As a first wave Boomer, I've lived through eleven official recessions as determined by the NBER, and I have distinct memories of recession stresses as far back as the 1957-1958 downturn. My father was a painting contractor in Daytona Beach, Florida. In those early days of his business career, a recession forced changes to our household budget that didn't go unnoticed by a pre-teen.
For a quick look at the market-recession correlation since the mid-1950s, here is a chart of S&P 500 daily closes stretching back to the launch of the index in 1957. I've also highlighted recessions.
The table in the chart above shows the index close on the first day of the months determined by the NBER as cycle peaks and trough for the nine recessions since 1957. Four of the recessions saw the index higher at the end of the recession than the start. In most cycles, the index peaked long before the recession start and bottomed before the end.
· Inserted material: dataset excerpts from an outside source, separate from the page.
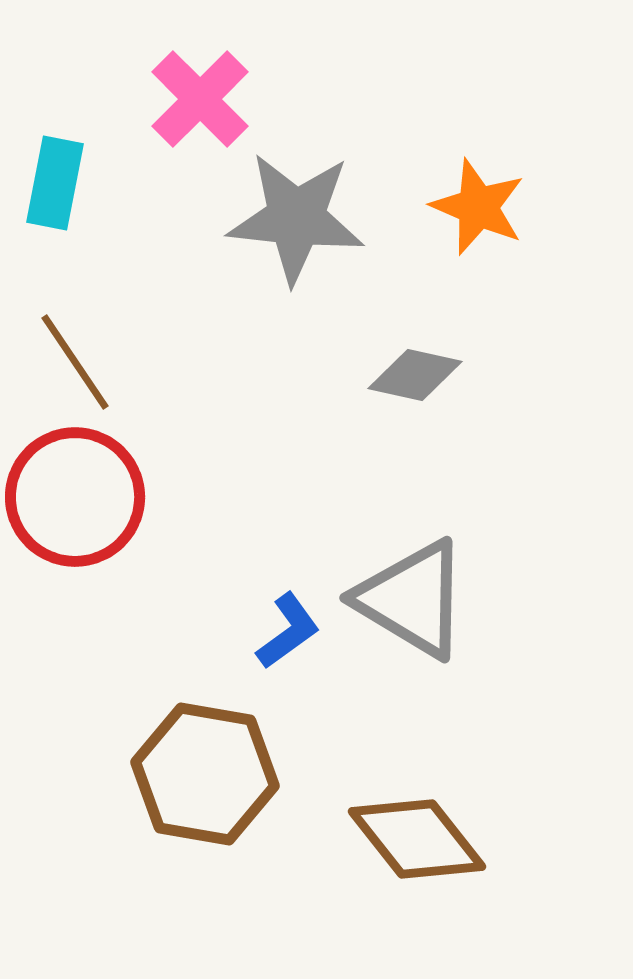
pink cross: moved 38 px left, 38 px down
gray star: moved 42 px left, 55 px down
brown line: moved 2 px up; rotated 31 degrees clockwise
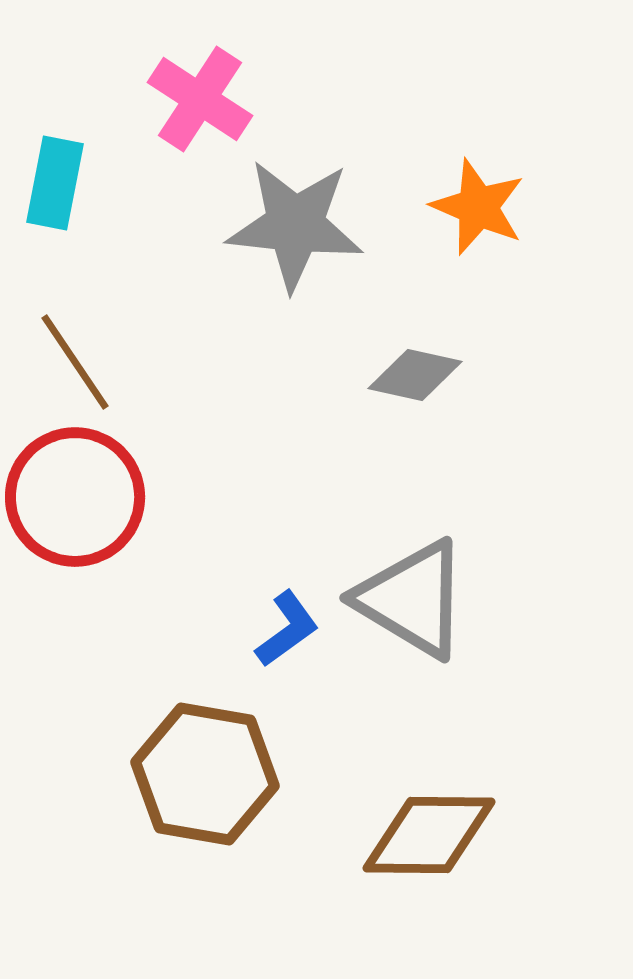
pink cross: rotated 12 degrees counterclockwise
gray star: moved 1 px left, 7 px down
blue L-shape: moved 1 px left, 2 px up
brown diamond: moved 12 px right, 4 px up; rotated 51 degrees counterclockwise
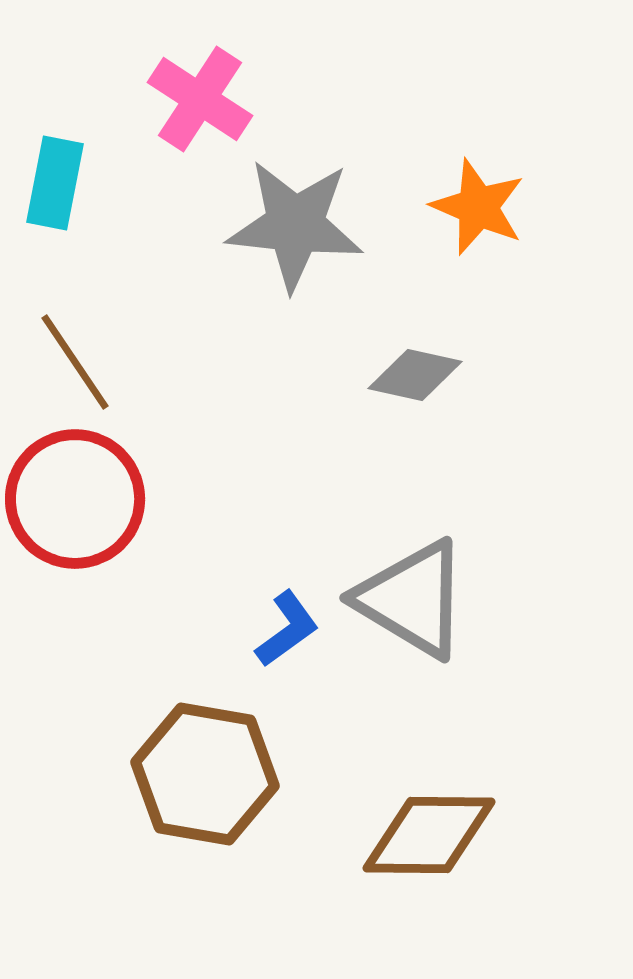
red circle: moved 2 px down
To get a better idea of the lag between recession starts and index peaks, I've charted the same index using a "percent off high" technique. In other words, I plot successive new index highs at zero and the cumulative percent declines of days that aren't new highs. The advantage of this approach is that it helps us visualize declines more clearly and facilitates a comparison of the depth and duration of declines across time.
Since the inception of the S&P 500 in 1957, there have been 9 recessions and 9 bear markets (20% or greater declines). However, three bears were not associated with recessions, and three recessions happened without a bear market, although the 1990-1991 recession had the ultimate "near" bear with its 19.9%.
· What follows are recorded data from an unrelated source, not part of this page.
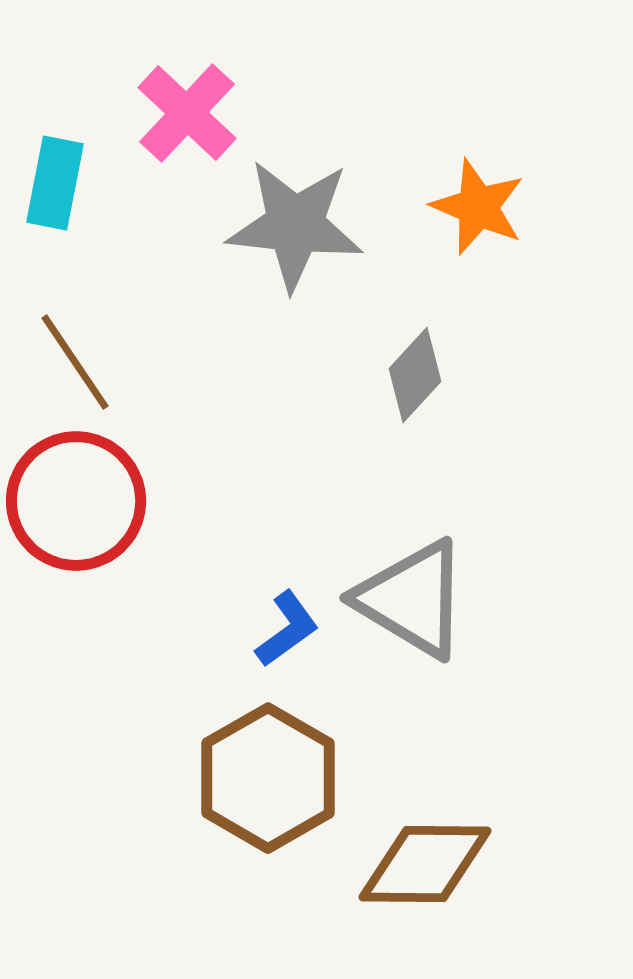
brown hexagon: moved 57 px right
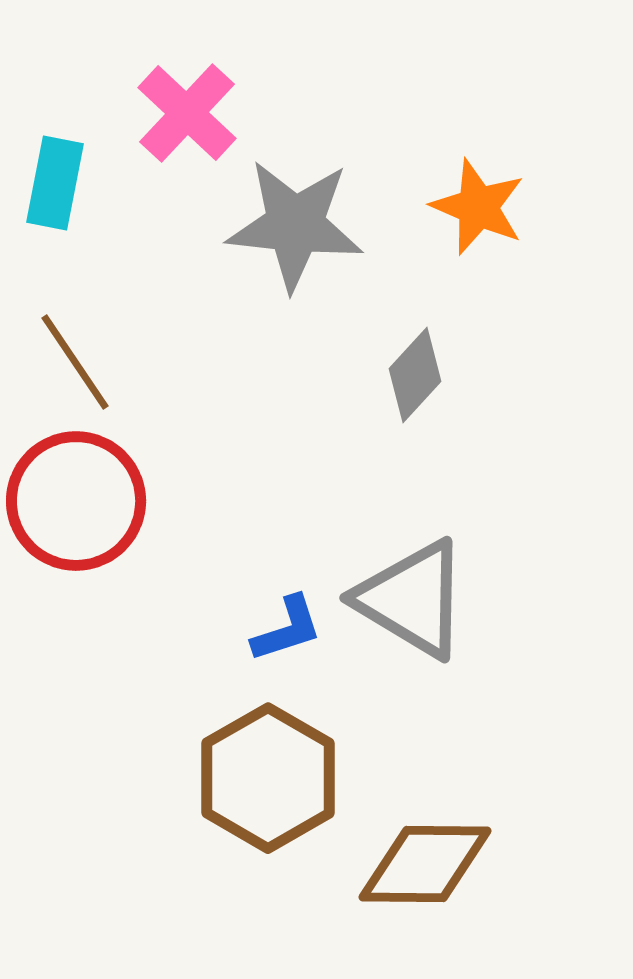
blue L-shape: rotated 18 degrees clockwise
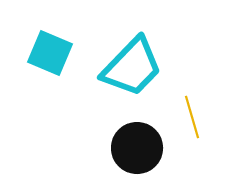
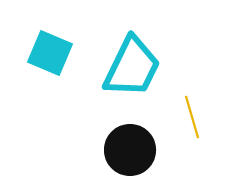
cyan trapezoid: rotated 18 degrees counterclockwise
black circle: moved 7 px left, 2 px down
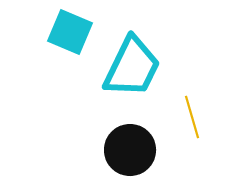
cyan square: moved 20 px right, 21 px up
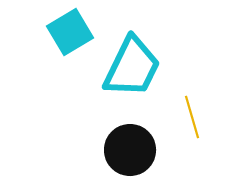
cyan square: rotated 36 degrees clockwise
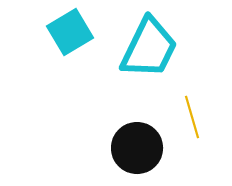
cyan trapezoid: moved 17 px right, 19 px up
black circle: moved 7 px right, 2 px up
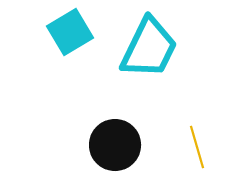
yellow line: moved 5 px right, 30 px down
black circle: moved 22 px left, 3 px up
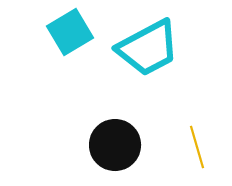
cyan trapezoid: moved 1 px left; rotated 36 degrees clockwise
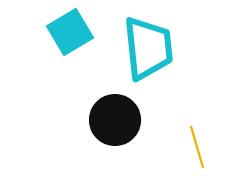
cyan trapezoid: rotated 68 degrees counterclockwise
black circle: moved 25 px up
Here is a table showing the key data: Recession starts, the index price on the first market day of the recession, the previous index high, the percent off the previous high at the recession start, and the number of weeks from the previous high to the recession start.
Some Observations
Market indexes and recessions are two very different data series. The closing price of the S&P 500 is a real-time snapshot of equities. In sharp contrast, recession boundaries are determined many months, sometimes a year or more, after the fact, for both the starts and ends (peaks and troughs). The NBER makes its call after lengthy deliberations over economic data that has been subjected to extensive revisions.
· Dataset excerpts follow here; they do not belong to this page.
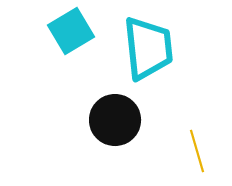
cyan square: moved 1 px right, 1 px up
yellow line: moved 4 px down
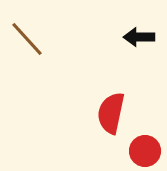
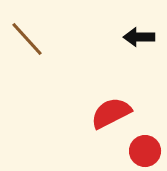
red semicircle: rotated 51 degrees clockwise
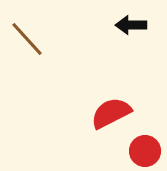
black arrow: moved 8 px left, 12 px up
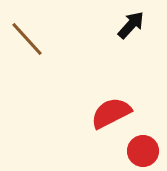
black arrow: rotated 132 degrees clockwise
red circle: moved 2 px left
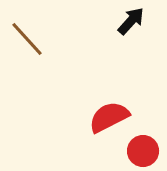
black arrow: moved 4 px up
red semicircle: moved 2 px left, 4 px down
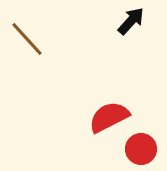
red circle: moved 2 px left, 2 px up
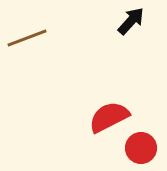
brown line: moved 1 px up; rotated 69 degrees counterclockwise
red circle: moved 1 px up
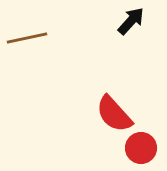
brown line: rotated 9 degrees clockwise
red semicircle: moved 5 px right, 3 px up; rotated 105 degrees counterclockwise
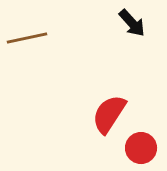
black arrow: moved 1 px right, 2 px down; rotated 96 degrees clockwise
red semicircle: moved 5 px left; rotated 75 degrees clockwise
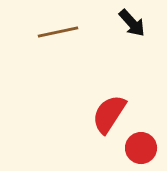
brown line: moved 31 px right, 6 px up
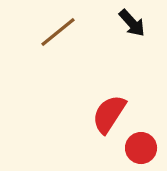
brown line: rotated 27 degrees counterclockwise
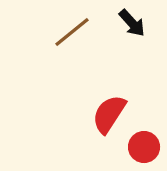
brown line: moved 14 px right
red circle: moved 3 px right, 1 px up
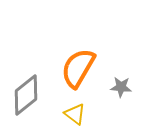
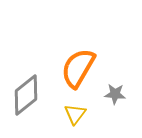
gray star: moved 6 px left, 7 px down
yellow triangle: rotated 30 degrees clockwise
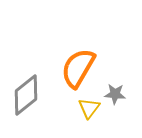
yellow triangle: moved 14 px right, 6 px up
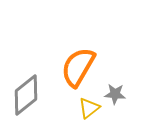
orange semicircle: moved 1 px up
yellow triangle: rotated 15 degrees clockwise
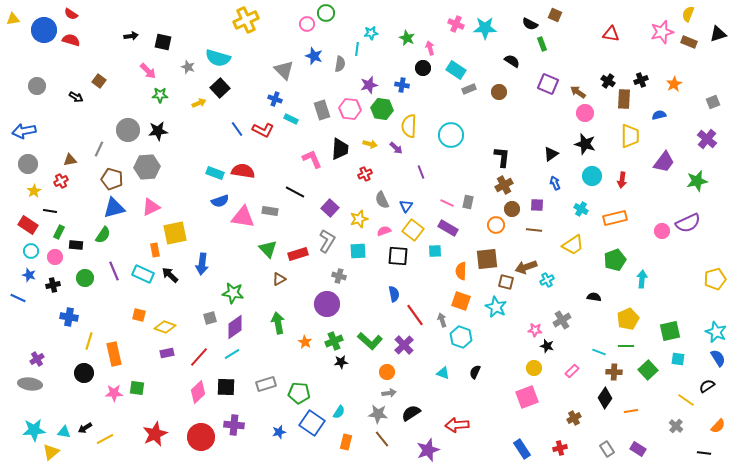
Economists often make generalizations about business cycles that suggest a substantial commonality among them. But that's true only at a 20,000 foot level (and on a partially cloudy day). Recessions are dramatically different from one another if viewed within their individual economic and market contexts. Exogenous events can play a role, as in the case of the 1973 Oil Embargo. The prevailing inflation rate can be a key difference maker e.g., the double dip recessions in the early 1980s. I would also suggest that demographics can be a determinant in recession's personality. For example, compare the demographics of the Boomer cohort in the 1970s and 1980s, in their earlier careers, with the aging Boomer workforce during the last recession, when an alternative to unemployment was early retirement.
The US economic recovery since the official trough in June 2009 has been much weaker than hoped, and there are many financial pundits who agree with ECRI's latest assertion that a new recession is underway, a view which, I would counter, is not supported by the Big Four economic indicators.
We will, of course, eventually slide into a recession. It's an inevitable part of the business cycle. But the data presented here illustrates that the relationship between the market and recessions varies widely. Investment planning based on recession forecasting is definitely not a foolproof strategy.